You say "In fact, a lot of profs don't teach at all." Not so. A professor that doesn't teach at all is a rarity. Those that do no teaching are by far mostly "research faculty," that is, faculty who are not paid by the university at all, but whose salary must come from research grants. Other than that, the vast majority of professors teach. (Not necessarily well, but that's another story.)
All professors profess! But only a few can communicate with enthusiasm and are passionate about hers/his students. One of the best professors/teachers/researchers at UCLA is Distinguish Professor J. William Schopf who teaches every spring term 100 some undergraduate students on introductory biology and the origin of life. Schopf is the founder of the interdisciplinary field of Precambrian paleonbiology/Nature- in-its-entirety.
I am happy to see President-elect Obama's Science Board has a TEACHER Eric Lander!
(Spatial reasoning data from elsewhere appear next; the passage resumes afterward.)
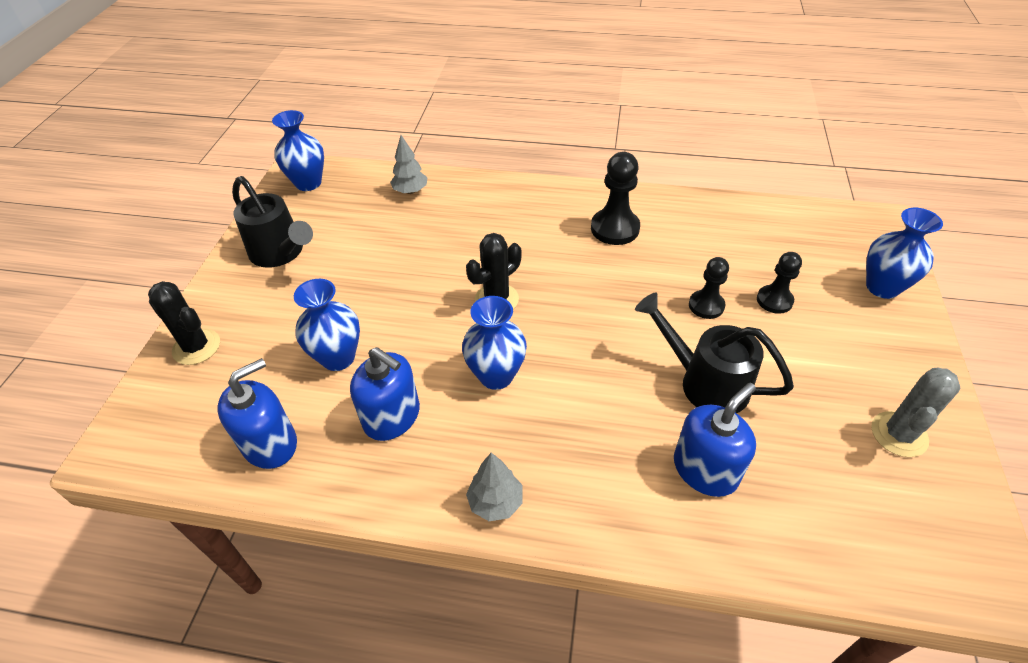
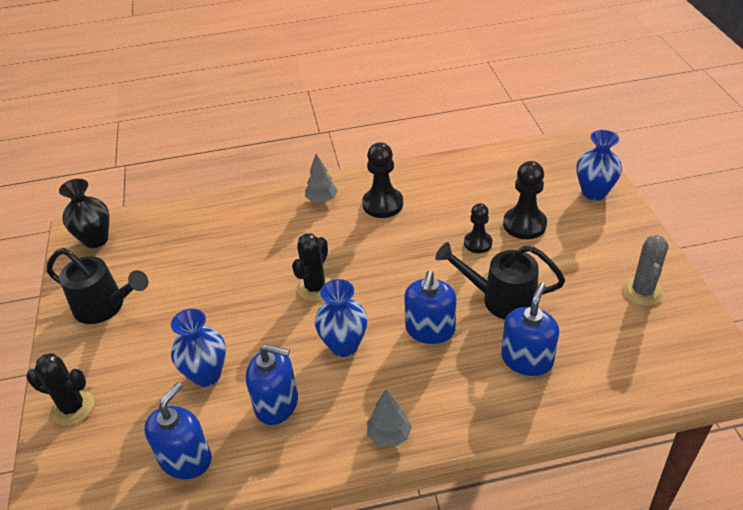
camera: 20 degrees left, 5 degrees down
(308, 183) = (96, 240): blue vase -> black vase
(410, 191) = (195, 221): grey tree -> grey tree (322, 200)
(602, 391) = (430, 329): none -> blue soap dispenser
(774, 300) = (524, 224): black pawn -> black pawn, size x1.56

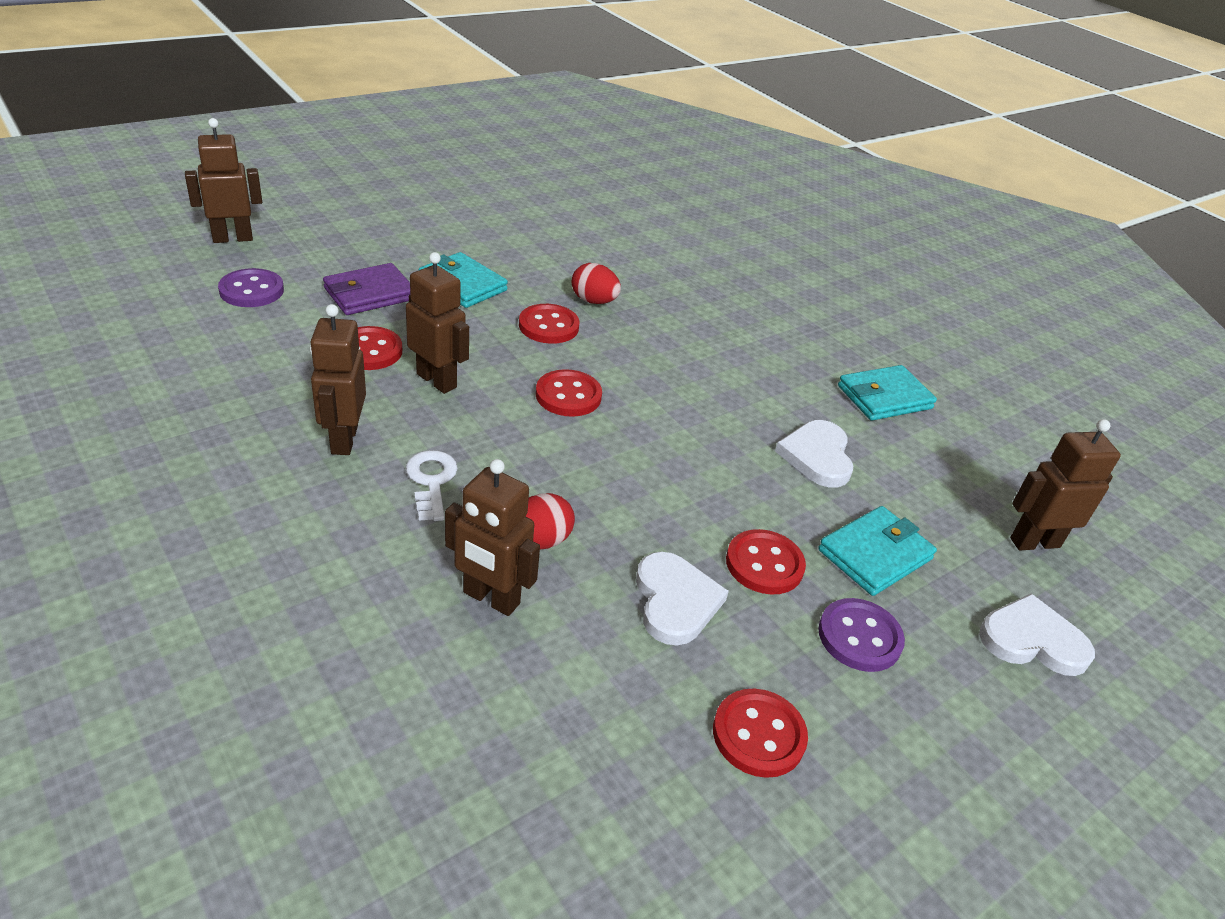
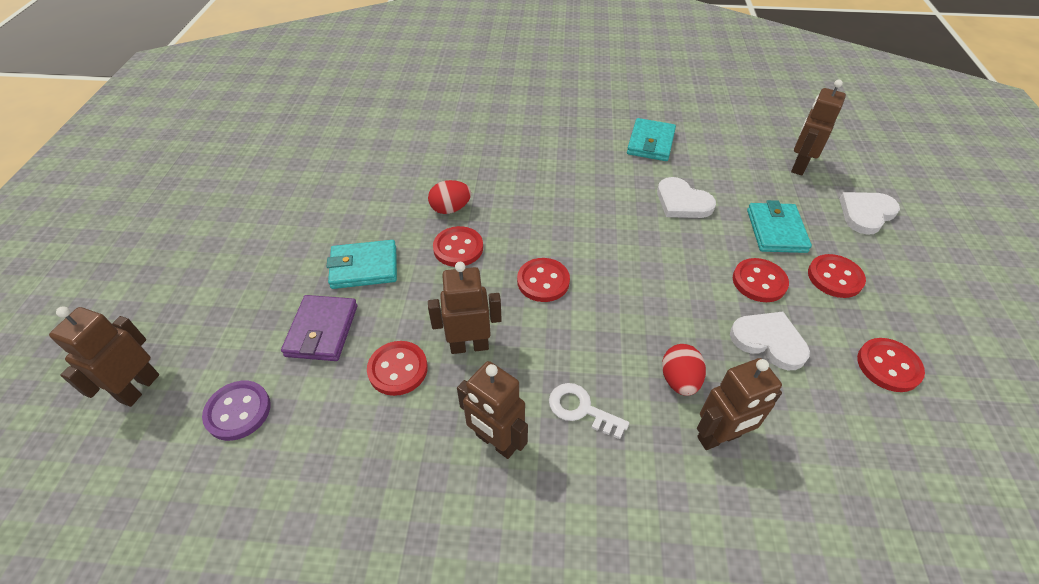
camera: 45 degrees left, 10 degrees up
(859, 637) = (835, 277): purple button -> red button

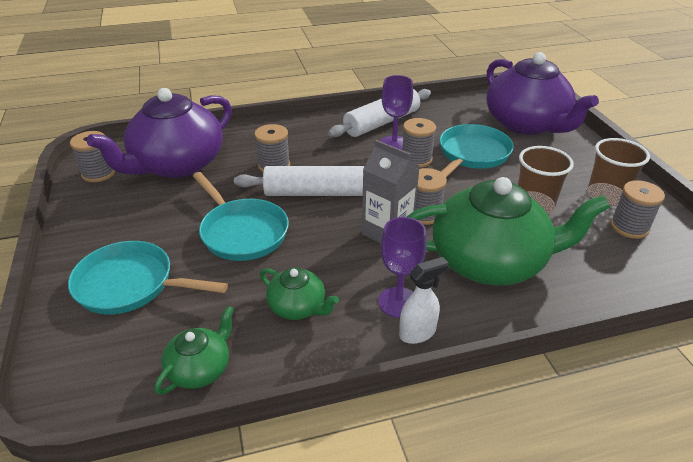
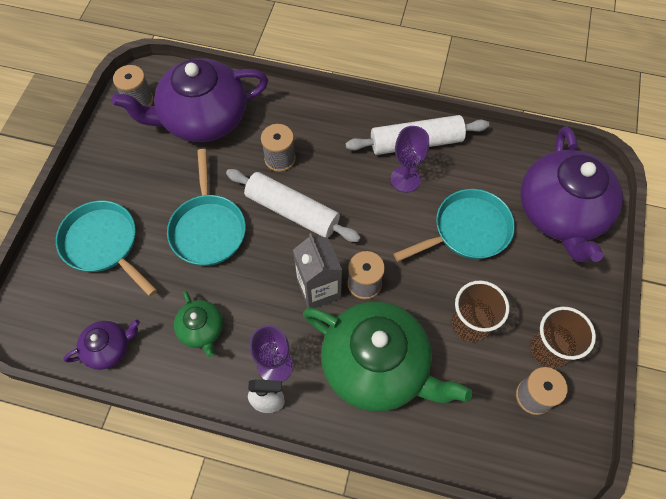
camera: 30 degrees right, 25 degrees up
(200, 369) = (108, 348): green teapot -> purple teapot
(416, 159) = (410, 211): grey spool -> none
Don't know how it is on your planet, but here on earth, almost all of us professors teach, and it is in our teaching roll that most folks who attend a university know us. I really disagree with your remarks.
this is probably more true for medical schools and major research universities. Less true for smaller schools and liberal arts institutions. My thesis advisor spent 95% of her time on research related activities and about 5% of her time in actual class teaching (4 lectures a year). After all, it is the grant money that brings in the money, not tuition.